The Astute Class, like the Columbia Class, uses electric rather than mechanical propulsion. In fact, all the latest UK warships use electrical propulsion (Queen Elizabeth Class, Type 45  destroyer and  the upcoming types 26, 31 and 32 frigates).

The DC generator is not the primary power device in normal circumstances but is driven via the AC generators.


----------



## Foxbat (Oct 15, 2021)

No wonder these boats are called the most complicated machines ever built.
Note: this refersbto Astute. I have no idea if it is the same in all SSNs.

Here’s roughly what the book says on the reactor…..

While both DC (generated via AC) and batteries can be used to turn the shaft, the normal operation is via a steam turbine powered directly from reactor raised steam. This is controlled by a main gearbox assembly, which translates the turbine turning power to an output rotational speed within the usable range of the propulsor.

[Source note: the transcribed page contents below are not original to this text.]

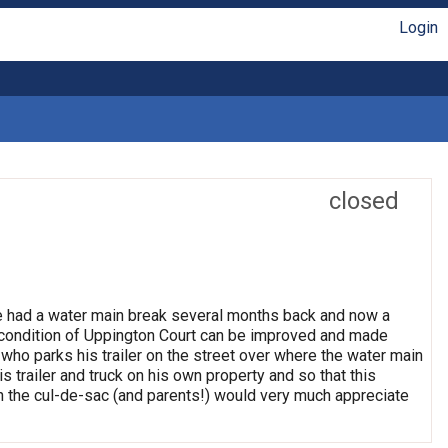
Login
closed
ve had a water main break several months back and now a
e condition of Uppington Court can be improved and made
 who parks his trailer on the street over where the water main
his trailer and truck on his own property and so that this
in the cul-de-sac (and parents!) would very much appreciate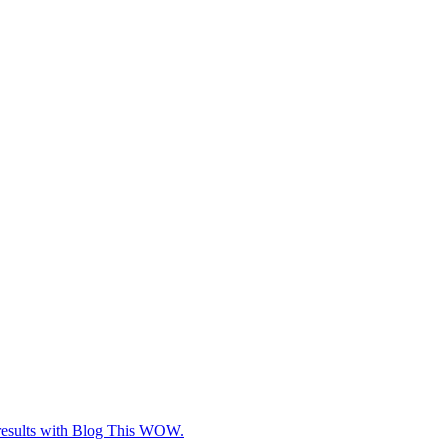
e results with Blog This WOW.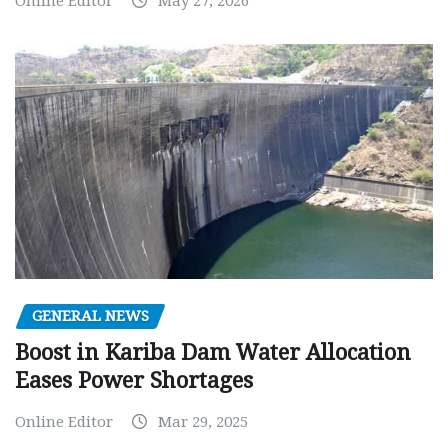
Online Editor
May 27, 2026
GENERAL NEWS
Boost in Kariba Dam Water Allocation
Eases Power Shortages
Online Editor
Mar 29, 2025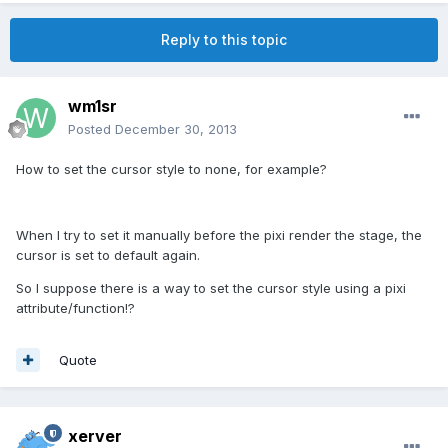
Reply to this topic
wm1sr
Posted
December 30, 2013
How to set the cursor style to none, for example?
When I try to set it manually before the pixi render the stage, the
cursor is set to default again.
So I suppose there is a way to set the cursor style using a pixi
attribute/function!?
Quote
xerver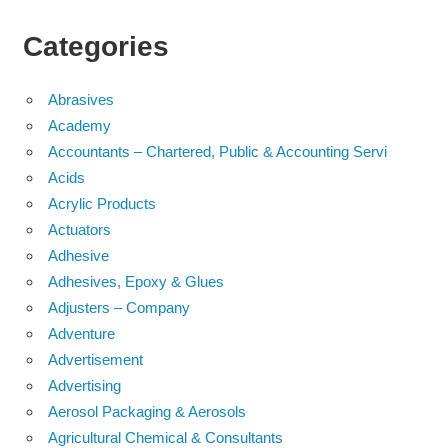
Categories
Abrasives
Academy
Accountants – Chartered, Public & Accounting Servi
Acids
Acrylic Products
Actuators
Adhesive
Adhesives, Epoxy & Glues
Adjusters – Company
Adventure
Advertisement
Advertising
Aerosol Packaging & Aerosols
Agricultural Chemical & Consultants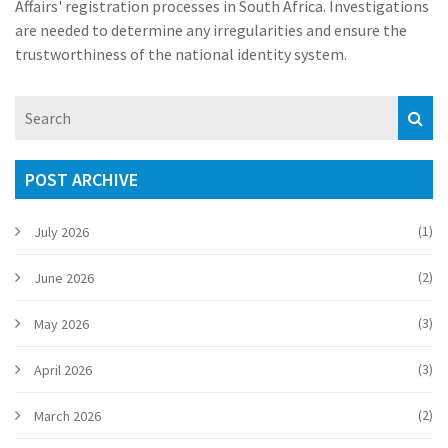
Affairs' registration processes in South Africa. Investigations
are needed to determine any irregularities and ensure the
trustworthiness of the national identity system.
POST ARCHIVE
(1)
July 2026
(2)
June 2026
(3)
May 2026
(3)
April 2026
(2)
March 2026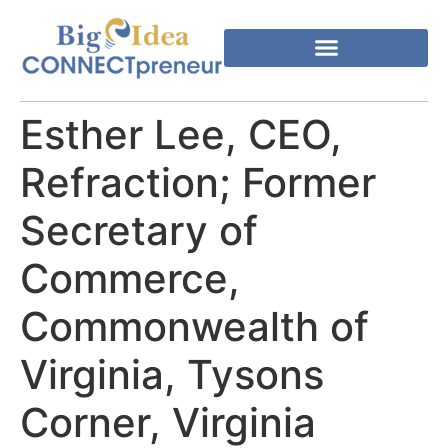
Esther Lee, CEO,
Refraction; Former
Secretary of
Commerce,
Commonwealth of
Virginia, Tysons
Corner, Virginia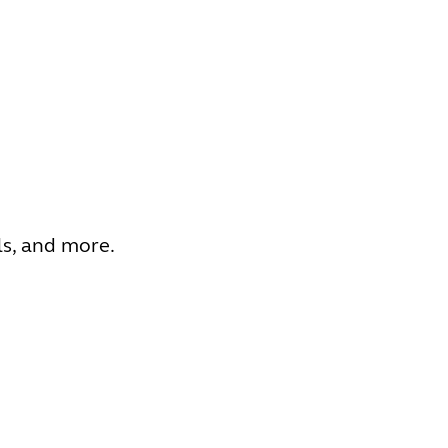
ls, and more.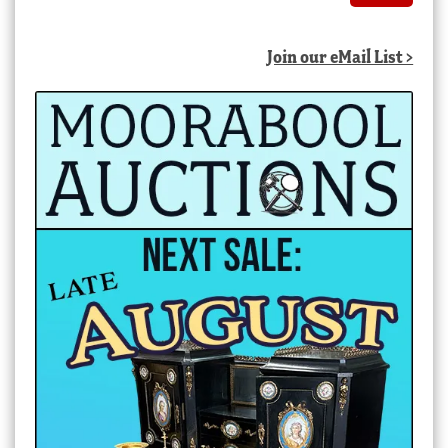
Join our eMail List >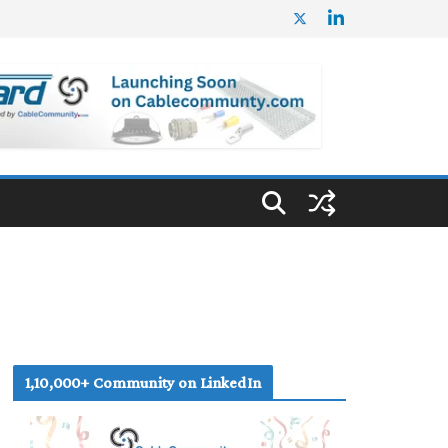
1,10,000+ Community on LinkedIn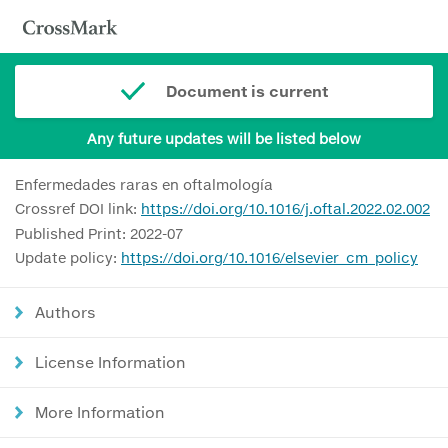
Document is current
Any future updates will be listed below
Enfermedades raras en oftalmología
Crossref DOI link:
https://doi.org/10.1016/j.oftal.2022.02.002
Published Print: 2022-07
Update policy:
https://doi.org/10.1016/elsevier_cm_policy
Authors
License Information
More Information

So, to recap. Propulsion normally provided by steam power can also be provided by DC (via AC generation) or battery. In the civil nuclear industry, this would be referred to as triple redundancy.


----------



## Montero (Oct 15, 2021)

You might want to read
"On Her Majesty's Nuclear Service" by Eric Thomson - he is an engineer who served in submarines, starting with conventional and then onto nuclear and finished his career as the engineering officer in charge of nuclear power plants.
Will give you a lot of the feel and life of the matter as well as the technical detail.
It is also a wonderful read - very approachably written.


----------